Abstract
Introduction: A substantial proportion of European populations (10–40%) are heterozygous carriers (het) and 0.1–0.3% homozygos (homo) for the hemochromatosis gene (HFE). Patients (pts) with hematologic malignancies often receive multiple blood transfusions (BT). 228 pts undergoing allogeneic stem cell transplantation (SCT) at the University of Leipzig and their donors were screened for HFE. Furthermore, HFE genotype after SCT and body iron stores were correlated with BT and GVHD.
Pts and methods: 228 pts (125 m/103 f; median age 46 years) transplanted from Jan, 2001-May, 2004 and their donors [related, n=72 (31.6%); unrelated, n=156 (68.4%)] were screened for HFE. Diagnosis was acute leukemia and MDS in 126 (55%), chronic leukaemia in 51 (23%), lymphoma in 23 (10%), aplastic anemia in 5 (2%), and others in 23 (10%) pts. The majority of pts (n=120; 52.6%) received 12 gray TBI and Cyclophosphamid 120 mg/kg as preparative regimen. ATG 15 mg/kg for 3 days was given to recipients of unrelated SCT. 108 ( 47.4%) pts received Fludarabin 30 mg/m2 for 3 days and 2 gray TBI. 93 pts [36 (38.7%) had a related and 57 (61.3%) an unrelated donor] surviving SCT at least 4 months were further assessed. HFE analysis was performed before and after SCT by PCR techniques using LightCycler, Roche. Serum (s.) iron, transferrin, and ferritin were measured according to IFCC recommendations. Normal iron, transferrin, and ferritin values were 9.5–29.9 μmol/l, 1.9–3.6 g/l, 30–400 ng/ml respectively.

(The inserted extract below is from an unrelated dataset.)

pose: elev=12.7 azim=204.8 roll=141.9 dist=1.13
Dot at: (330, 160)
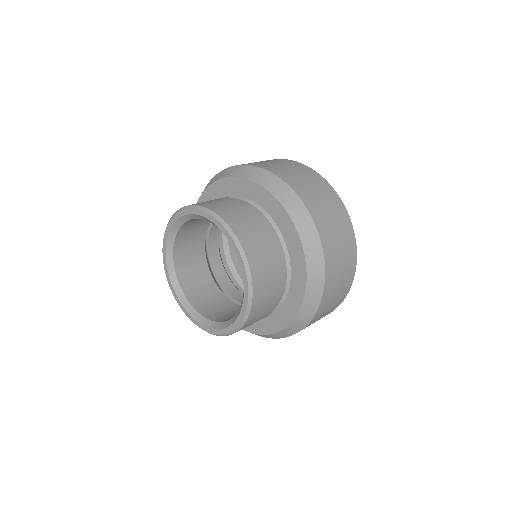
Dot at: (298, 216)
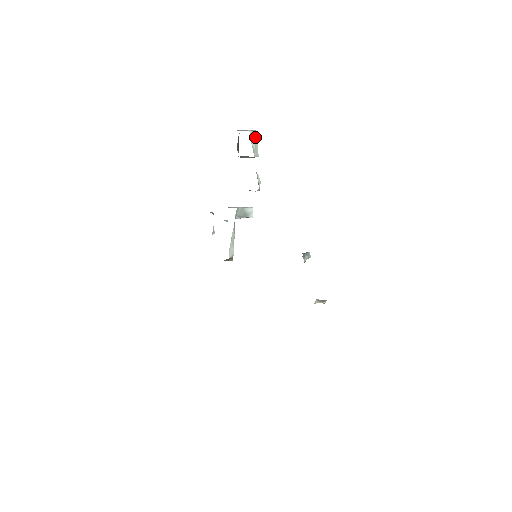
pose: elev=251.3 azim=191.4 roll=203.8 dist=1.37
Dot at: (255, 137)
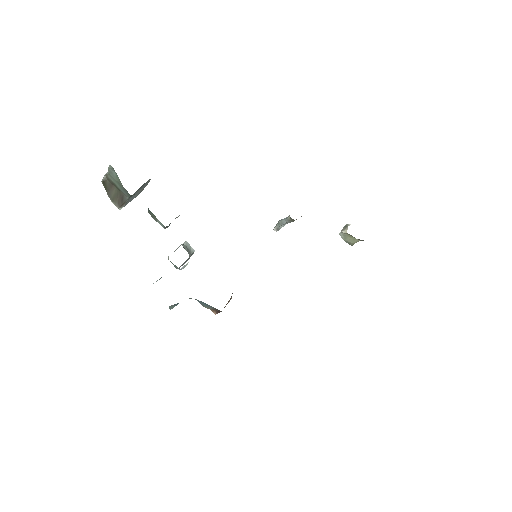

Results: Before SCT, HFE mutations were found in 83 (36.4%) pts. 77 pts were het (52 for H63D, 16 for C282Y, 3 for S65C, 6 compound). 6 pts were homo for HFE (5 for H63D and 1 for C282Y). No correlation was found between HFE type and diagnosis. Similarly, mutations were demonstrated in 88 (38.6%) donors. 84 donors were het (50 for H63D, 18 for C282Y, 9 for S65C, 7compound). 4 donors were homo (2 for H63D, 2 for C282Y). After SCT, all 93 (100%) pts for whom data are available expressed donor HFE. Median s. iron, transferrin, and ferritin were 20 μmol/l (range 3.8 – 64.3 ), 1.7 g/l (0.6 – 3), and 952 ng/ml (32.7– 6832.4) respectively. 83 (89.2%) pts showed excess body iron. Median number (no.) of BT was 22 units (range 0–109). In multivariate analysis, median ferritin strongly correlated with the no.of BT (p<0.0001), older age (p=0.0001), and acute leukemia (p=0.0003). Body iron stores did not correlate with HFE genotype prior to or after SCT. Interestingly, acute GVHD of the liver grade I-III present in 8 (8.6%) and isolated SGPT/SGOT elevations seen in 51 (54.8%) pts tended to correlate with iron stores (p=0.06, p=0.1 respectively).
Conclusions: 1)Mutations of the HFE were detected in a substantial proportion of donors and pts 2)HFE was always of donor origin after SCT 3)The majority of surviving pts after SCT have markedly increased body iron stores correlating with the no.of BT 4)There seems to be a correlation between iron stores and hepatic GVHD and abnormal liver function after SCT. The influence of iron stores on short- and long-term morbidity and mortality after SCT needs further study. 5)The effect of removal of excess iron by phlebotomy after SCT on GVHD and liver function is currently being assessed.